Our classes were anything from 15 nurses and doctors to 139. It was so wonderful to meet all these health care colleagues and be able to support them. They were so welcoming and so grateful that the world had not forgotten them. 

The first hospital in Odessa stood out because of the air raid, another was a maternity/women’s and children’s hospital. Here the nurses were used to treating women and children but now they were treating men, wounded soldiers straight from fighting at the front.  

They saw first-hand the ravages of war, the horrendous injuries, they heard the stories told by the soldiers. All the time they were thinking of their own husbands/brothers/fathers who were themselves fighting at the front. Still these brave nurses came to work, still they cared for their patients. They painted the basement in bright colours and cartoons so that the children wouldn’t be afraid when they had to shelter there. They brought as many patients as they could to the shelter and stayed on the wards with those who could not be moved. Such care, such dedication. Any of them could have chosen to evacuate but they stayed, and they served their countrymen. 

In addition to the foreign staff, we had Ukrainian staff on our teams. They were nurses, translators, drivers, admin staff, and chaplains.

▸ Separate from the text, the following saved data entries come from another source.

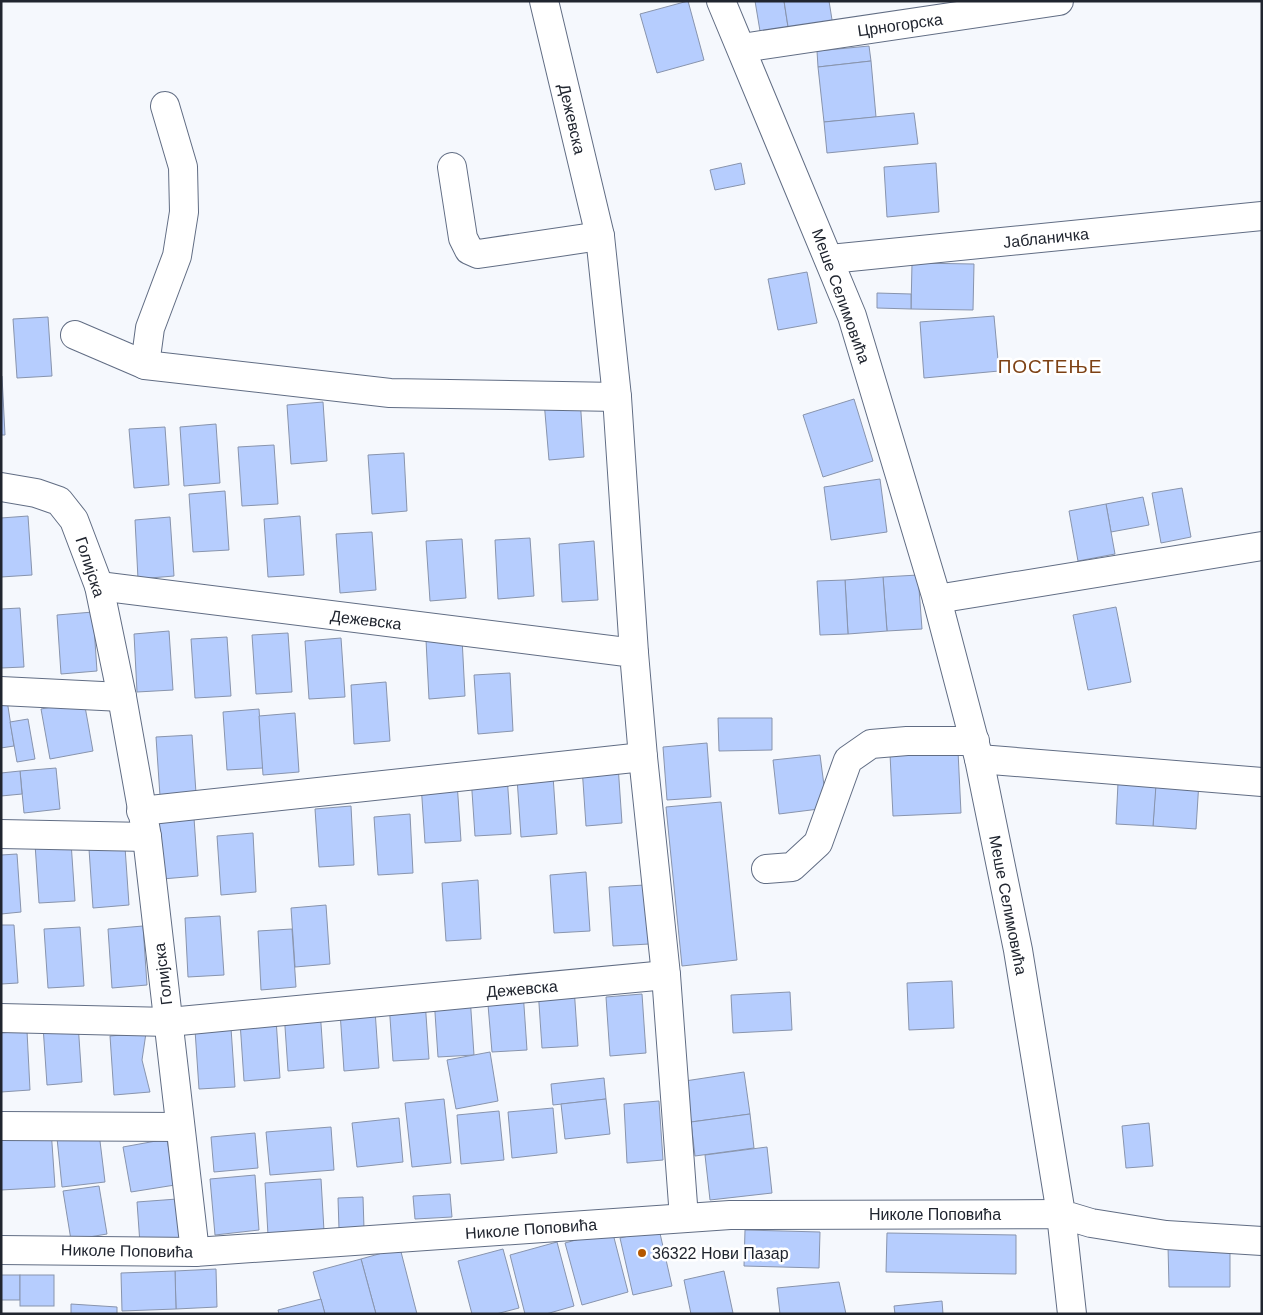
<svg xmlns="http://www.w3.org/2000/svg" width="1263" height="1315" viewBox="0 0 1263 1315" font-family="Arial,sans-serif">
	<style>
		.building { fill: #b6cdfe; stroke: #8894ad }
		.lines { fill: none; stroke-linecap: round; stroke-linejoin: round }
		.minor-casing { stroke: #616d84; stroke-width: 30 }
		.major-casing { stroke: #616d84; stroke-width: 30 }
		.minor { stroke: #fff; stroke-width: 28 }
		.major { stroke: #fff; stroke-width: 28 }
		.poi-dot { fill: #b45700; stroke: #fff; stroke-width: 2 }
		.labels { text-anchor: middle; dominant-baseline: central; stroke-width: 5; stroke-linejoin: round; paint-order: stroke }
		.street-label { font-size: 16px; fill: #20252f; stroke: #fff }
		.poi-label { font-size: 16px; fill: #20252f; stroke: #fff; text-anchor: start }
		.quarter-label { font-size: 19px; letter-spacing: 1px; fill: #7d4114; stroke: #fff }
	</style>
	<rect width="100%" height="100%" fill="#f5f8fd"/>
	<g class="building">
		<polygon points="688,1 704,60 657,73 640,14"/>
		<polygon points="755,1 784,1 788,27 760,31"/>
		<polygon points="784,1 829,1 833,26 789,33"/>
		<polygon points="869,46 871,61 818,67 817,51"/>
		<polygon points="871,61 876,117 824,122 818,67"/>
		<polygon points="914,113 918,144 827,153 824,122"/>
		<polygon points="741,163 745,184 715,190 710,170"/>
		<polygon points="936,163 939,212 887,217 884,167"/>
		<polygon points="912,263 974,264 973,310 911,309"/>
		<polygon points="807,272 817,323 778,330 768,279"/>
		<polygon points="877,293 911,294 911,309 877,308"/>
		<polygon points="994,316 999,371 924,378 920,322"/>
		<polygon points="48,317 52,376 17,378 13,319"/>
		<polygon points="2,376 5,435 1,435 1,376"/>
		<polygon points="580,398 584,457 549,460 544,401"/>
		<polygon points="854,399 873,461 823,477 803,415"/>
		<polygon points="323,402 327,461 291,464 287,405"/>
		<polygon points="216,424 220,483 184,486 180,427"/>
		<polygon points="165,427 169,485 134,488 129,429"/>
		<polygon points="274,445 278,504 242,506 238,447"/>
		<polygon points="404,453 407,511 372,514 368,455"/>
		<polygon points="880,479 887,532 831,540 824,487"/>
		<polygon points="1182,488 1191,537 1161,543 1152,493"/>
		<polygon points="225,491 229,550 193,552 189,494"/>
		<polygon points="1143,497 1149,525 1111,532 1106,504"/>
		<polygon points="1106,504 1115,554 1078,561 1069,511"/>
		<polygon points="28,516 32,575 1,577 1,518"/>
		<polygon points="300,516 304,575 268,577 264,519"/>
		<polygon points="170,517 174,576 138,579 135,520"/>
		<polygon points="372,532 376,590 340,593 336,534"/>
		<polygon points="530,538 534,596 498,599 495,540"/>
		<polygon points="462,539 466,598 430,601 426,541"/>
		<polygon points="594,541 598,600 562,602 559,544"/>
		<polygon points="918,575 922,629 887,631 883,577"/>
		<polygon points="883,577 887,631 848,634 845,580"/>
		<polygon points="845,580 848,634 820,635 817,581"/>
		<polygon points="1116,607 1131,682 1088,690 1073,615"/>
		<polygon points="20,608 24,667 1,668 1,609"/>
		<polygon points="93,612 97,671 61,674 57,615"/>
		<polygon points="169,631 173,690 137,692 134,634"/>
		<polygon points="288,633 292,692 256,694 252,635"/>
		<polygon points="227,637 231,696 195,698 191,639"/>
		<polygon points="341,638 345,697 309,699 305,641"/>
		<polygon points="462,638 465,696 429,699 426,640"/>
		<polygon points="510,673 513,731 478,734 474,675"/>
		<polygon points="386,682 390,741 354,744 351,685"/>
		<polygon points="7,700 14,746 1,748 1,701"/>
		<polygon points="84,701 93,751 50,759 41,709"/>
		<polygon points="259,709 263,768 227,770 223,712"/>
		<polygon points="295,713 299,772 263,775 259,716"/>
		<polygon points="718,718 772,718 772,750 719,751"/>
		<polygon points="28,719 35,759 17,762 10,722"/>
		<polygon points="192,735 196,793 160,796 156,737"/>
		<polygon points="707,743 711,797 667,800 663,747"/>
		<polygon points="958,751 961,813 893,816 890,754"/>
		<polygon points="820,755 827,808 779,814 773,760"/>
		<polygon points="618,765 622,823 586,826 582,767"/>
		<polygon points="56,768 60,809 24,813 20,771"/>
		<polygon points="20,771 22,794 1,796 1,773"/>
		<polygon points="507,775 511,834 475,836 471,777"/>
		<polygon points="553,776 557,834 521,837 517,778"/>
		<polygon points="1156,778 1199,781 1196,829 1153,826"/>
		<polygon points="457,782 461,841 425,843 421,784"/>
		<polygon points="1118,783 1156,785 1153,826 1116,824"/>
		<polygon points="721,802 737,960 682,966 666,807"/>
		<polygon points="351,806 354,865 319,867 315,809"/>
		<polygon points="410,814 413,873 378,875 374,817"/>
		<polygon points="194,818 198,876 162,879 158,820"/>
		<polygon points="253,833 256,892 221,895 217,836"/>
		<polygon points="71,842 75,901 39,903 35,844"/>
		<polygon points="125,847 129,905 93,908 89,849"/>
		<polygon points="17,854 21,912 1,914 1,855"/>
		<polygon points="586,872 590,931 554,933 550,875"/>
		<polygon points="478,880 481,939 446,941 442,883"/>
		<polygon points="645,885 649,944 613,946 609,887"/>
		<polygon points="326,905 330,964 295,967 291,908"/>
		<polygon points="220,916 224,975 188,977 185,918"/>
		<polygon points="1,925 14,925 18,983 1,984"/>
		<polygon points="143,926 147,985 112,988 108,929"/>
		<polygon points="80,927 84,986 48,988 44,929"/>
		<polygon points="292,929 296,987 261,990 258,931"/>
		<polygon points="952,981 954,1028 909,1030 907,983"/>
		<polygon points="574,987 578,1046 542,1048 538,989"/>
		<polygon points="523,991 527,1050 492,1052 487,993"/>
		<polygon points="790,992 792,1030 733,1033 731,995"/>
		<polygon points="642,994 646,1053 610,1056 606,997"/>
		<polygon points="470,996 474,1055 438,1057 434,998"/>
		<polygon points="425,1000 429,1059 393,1061 389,1003"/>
		<polygon points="320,1009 324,1068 288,1071 284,1012"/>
		<polygon points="375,1010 379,1068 344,1071 340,1012"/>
		<polygon points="276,1019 280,1078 244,1081 240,1022"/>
		<polygon points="78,1023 82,1082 47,1085 43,1026"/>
		<polygon points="231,1028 235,1087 199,1089 195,1030"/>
		<polygon points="27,1031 30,1090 1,1092 1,1033"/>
		<polygon points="146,1033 142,1060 150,1092 114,1095 110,1036"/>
		<polygon points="490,1052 498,1101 456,1109 447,1060"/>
		<polygon points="744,1072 750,1114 691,1122 685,1081"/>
		<polygon points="604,1078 606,1099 553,1105 551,1084"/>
		<polygon points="444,1099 451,1163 412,1167 405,1103"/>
		<polygon points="606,1099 610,1134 565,1139 561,1104"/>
		<polygon points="659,1101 663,1160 627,1163 624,1104"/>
		<polygon points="553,1108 557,1153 512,1158 508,1112"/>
		<polygon points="499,1111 504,1160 461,1164 457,1115"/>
		<polygon points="750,1114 754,1148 695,1156 691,1122"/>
		<polygon points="399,1118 403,1162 357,1167 352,1123"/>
		<polygon points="1149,1123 1153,1166 1126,1168 1122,1126"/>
		<polygon points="331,1127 334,1170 270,1175 266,1132"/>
		<polygon points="51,1129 55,1187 1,1190 1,1132"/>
		<polygon points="99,1133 105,1182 62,1187 57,1138"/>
		<polygon points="255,1133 258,1168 214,1172 211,1137"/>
		<polygon points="167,1139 175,1185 131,1192 123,1147"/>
		<polygon points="767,1147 772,1193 710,1200 705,1155"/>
		<polygon points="255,1175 259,1230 215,1235 210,1179"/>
		<polygon points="321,1179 324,1231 268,1235 265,1183"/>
		<polygon points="99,1186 107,1234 71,1240 63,1191"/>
		<polygon points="450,1194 452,1217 415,1219 413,1196"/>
		<polygon points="363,1197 364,1229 339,1229 338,1198"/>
		<polygon points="177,1199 180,1240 140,1244 137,1202"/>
		<polygon points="659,1229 672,1286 633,1295 620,1238"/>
		<polygon points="612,1230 628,1292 582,1305 565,1243"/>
		<polygon points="745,1230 820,1232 819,1268 744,1266"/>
		<polygon points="887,1233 1016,1235 1016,1274 886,1272"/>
		<polygon points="557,1242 574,1306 546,1314 525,1314 510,1255"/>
		<polygon points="1168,1246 1230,1246 1230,1287 1169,1287"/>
		<polygon points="400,1248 417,1314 376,1314 361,1259"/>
		<polygon points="503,1249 519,1308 496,1314 472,1314 458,1261"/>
		<polygon points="361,1259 376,1314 325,1314 313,1272"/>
		<polygon points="216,1269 217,1307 176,1309 175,1271"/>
		<polygon points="175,1271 176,1309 122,1311 121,1273"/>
		<polygon points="724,1271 733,1313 691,1314 684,1280"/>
		<rect x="1" y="1275" width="19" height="25"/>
		<rect x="20" y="1275" width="34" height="31"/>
		<polygon points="839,1282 846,1314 780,1314 777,1288"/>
		<polygon points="321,1299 325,1314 279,1314 278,1310"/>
		<polygon points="942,1301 943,1314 895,1314 894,1306"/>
		<polygon points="71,1304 117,1307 117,1314 71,1314"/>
	</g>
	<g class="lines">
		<g class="minor-casing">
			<g id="minor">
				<polyline points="544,1 600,236 617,397 634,653"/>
				<polyline points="721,1 852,316 937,599 979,759 1018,950 1061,1214 1091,1223 1166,1235 1262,1241"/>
				<polyline points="742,48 1059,1"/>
				<polyline points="452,167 463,238 469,250 478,254 600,236"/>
				<polyline points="830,259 1262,216"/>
				<polyline points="75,335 145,365 390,393 617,397"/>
				<polyline points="145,365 150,328 177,256 184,212 183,167 165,106"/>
				<polyline points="1,487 36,493 59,501 74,520 99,586 122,697 147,837 195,1252"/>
				<polyline points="99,586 634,653 643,757 666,975 684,1218"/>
				<polyline points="937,599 1262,546"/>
				<polyline points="1,691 122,697"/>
				<polyline points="979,759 1262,782"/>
				<polyline points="141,811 643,757"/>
				<polyline points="1,834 147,837"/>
				<polyline points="766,869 792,867 818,843 848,760 871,744 907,741 975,741"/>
				<polyline points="1,1018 169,1022 666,975"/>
				<polyline points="1,1126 180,1127"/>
			</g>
		</g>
		<g class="major-casing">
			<polyline id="major" points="1,1250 195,1252 730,1215 1061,1214 1072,1314"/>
		</g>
		<use href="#minor" class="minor"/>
		<use href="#major" class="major"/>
	</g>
	<circle class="poi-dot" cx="642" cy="1253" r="5"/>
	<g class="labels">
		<g class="street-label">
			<text transform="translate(900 25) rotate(-8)">Црногорска</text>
			<text transform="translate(572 119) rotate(77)">Дежевска</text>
			<text transform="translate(1046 238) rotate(-6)">Јабланичка</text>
			<text transform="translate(841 296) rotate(70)">Меше Селимовића</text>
			<text transform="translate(90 567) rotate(72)">Голијска</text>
			<text transform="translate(366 620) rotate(7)">Дежевска</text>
			<text transform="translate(1008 905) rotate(79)">Меше Селимовића</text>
			<text transform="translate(163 974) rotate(-97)">Голијска</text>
			<text transform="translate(522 989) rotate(-5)">Дежевска</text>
			<text x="935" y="1214">Николе Поповића</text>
			<text transform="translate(531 1229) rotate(-4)">Николе Поповића</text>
			<text transform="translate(127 1251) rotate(1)">Николе Поповића</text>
		</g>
		<g class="poi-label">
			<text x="652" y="1253">36322 Нови Пазар</text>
		</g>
		<g class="quarter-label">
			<text x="1050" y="366">ПОСТЕЊЕ</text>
		</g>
	</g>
	<rect width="1263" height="1315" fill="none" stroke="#20252f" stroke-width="5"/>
</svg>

Many came from the east, most still had family members in Kharkiv, Kherson, Mykolaiv, they followed the news of the fighting very closely.  

One, who worked as a health liaison accessed her home camera via phone every day to see if her house was still standing. Another in our team came from Irpin, he showed photos of the aftermath of the initial Russian invasion, the massacre including multiple friends lying dead in the road.  

One Ukrainian medical student graduated while we were there. The next day he went to serve on the front line. 

The first time in Ukraine we experienced sixteen air raid alerts, this time we had up to nine air raid alerts a day. Sometimes we took shelter, but if in transit sometimes there was nowhere to hide. Sometimes we had to shelter in place if the threat was high. We stayed away from likely targets. 

I am honoured to have worked with nurses and others to provide care to those who need it, not because it’s easy or safe but because as nurses we are family and we support each other.